Soyabean isoflavones may confer a number of health benefits, including reduced risk of CVD and cancer. In unfermented plant sources, isoflavones occur as β-glucosides. Absorption from the intestine requires cleavage by intestinal enzymes with β-glucosidase activity (lactase phlorizin hydrolase (LPH) and cytosolic β-glucosidase (CBG)). Intestinal and hepatic UDP-glucuronosyl transferases (UGTs) including UGT1A1 are involved in phase-II conjugation.
There is large inter-individual variation in isoflavone bioavailability which cannot be explained fully by studies investigating soya matrix, microbial action, gender or age alone and so it is likely that polymorphisms within the enzymes involved in absorption and metabolism can account for this variation. Non-synonymous coding SNP in LPH and CBG may contribute to variability in isoflavone absorption. An insertion polymorphism ((TA)7) in the promoter region of UGT1A1 may also alter isoflavone bioavailability.

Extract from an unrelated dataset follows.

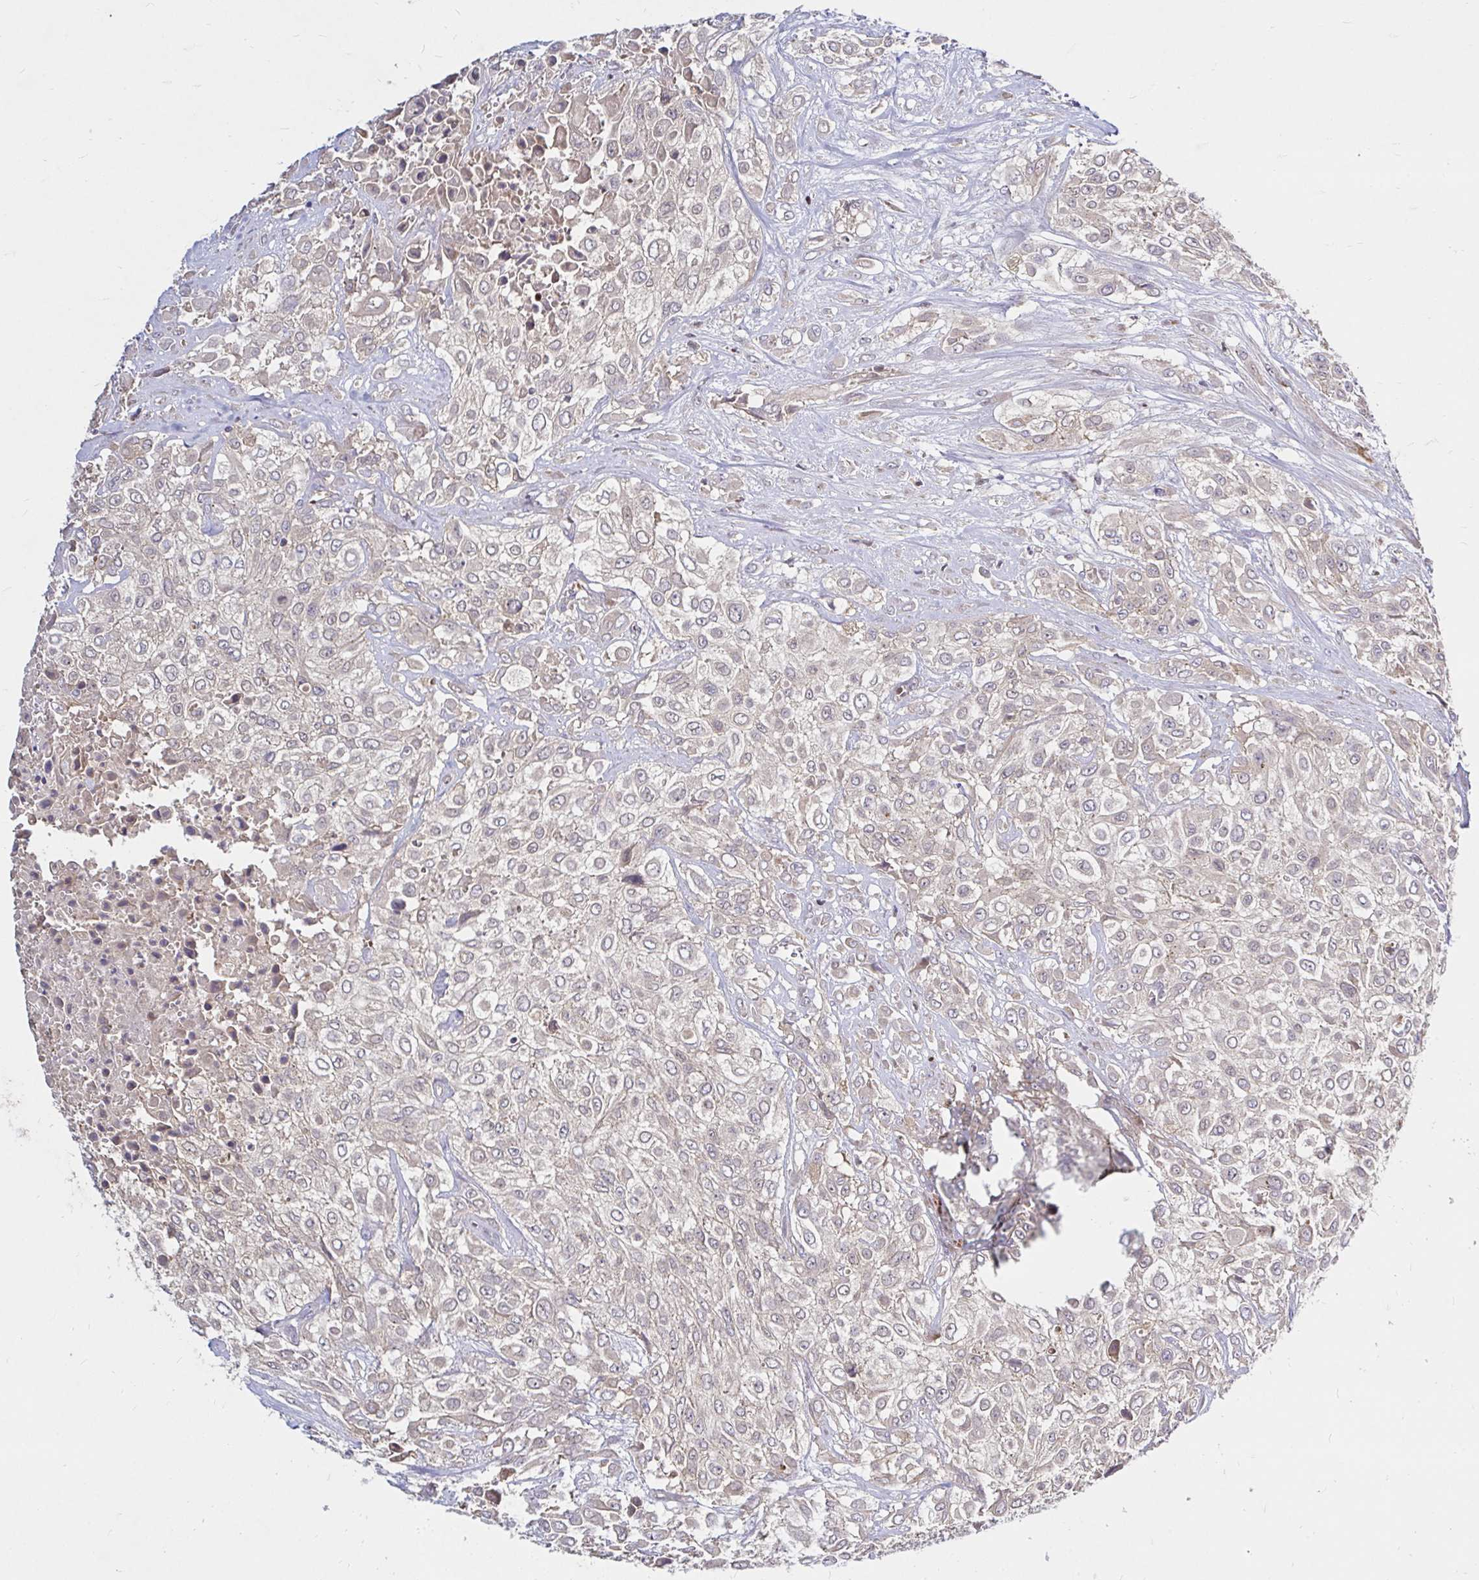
{"staining": {"intensity": "weak", "quantity": "25%-75%", "location": "cytoplasmic/membranous"}, "tissue": "urothelial cancer", "cell_type": "Tumor cells", "image_type": "cancer", "snomed": [{"axis": "morphology", "description": "Urothelial carcinoma, High grade"}, {"axis": "topography", "description": "Urinary bladder"}], "caption": "Human urothelial cancer stained for a protein (brown) exhibits weak cytoplasmic/membranous positive positivity in about 25%-75% of tumor cells.", "gene": "ARHGEF37", "patient": {"sex": "male", "age": 57}}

The Soya Isoflavone Metabolism Study (SIMS) was designed to establish if genotype influences the metabolism of a single, bolus, oral dose of soyabean isoflavone β-glucosides. Healthy pre-menopausal females (n 100) aged 18–50 years were genotyped for the polymorphisms in LPH (G666A), CBG (T1417A) and UGT1A1 (UGT1A1*28 A(TA)7TAA) using an assay based on the analysis of real-time PCR hybridisation probe melting temperature. Thirty women were selected according to genotype to participate in the second stage of SIMS. A fasting blood sample was taken 3 h after isoflavone administration and all urine collected over 24 h. Samples were analysed by RP-HPLC for isoflavones and their glucuronides. Participants completed 3-d food diaries to assess normal daily isoflavone intake.
The minor allele, A, in the LPH polymorphism was associated with a reduction in percentage of total and individual isoflavone as sulphates in the plasma at 3 h [P<0.022 for genistein, P<0.022 for daidzein, P<0.043 for total isoflavones by Mann–Whitney test (two-tailed)]. The UGT1A1*28 polymorphism was associated with an increase in the percentage of total and individual isoflavone as sulphates in urine over 24 h (P<0.001 for glycitein, P<0.015 for total isoflavones by univariate ANOVA), supporting the hypothesis that the reduced UGT1A1 activity associated with this genotype leads to reduced levels of glucuronidation, and as a consequence increased sulphation, assuming a level of competition between the two conjugation pathways. The total isoflavone excreted in urine appeared to be influenced by habitual dietary isoflavone intake indicated by a positive correlation (r 2=P<0.006) between isoflavone consumption over the 3-d period recorded and isoflavone excretion in urine (but not in plasma).
In conclusion, the results of this study indicate that inter-individual genetic variation in LPH and UGT1A1 influence isoflavone absorption and metabolism. Genetic background may, therefore, influence the degree to which specific individuals may benefit from the consumption of isoflavones. It is important to consider the potential impact of such genetic variability on isoflavone bioavailability when designing future intervention studies.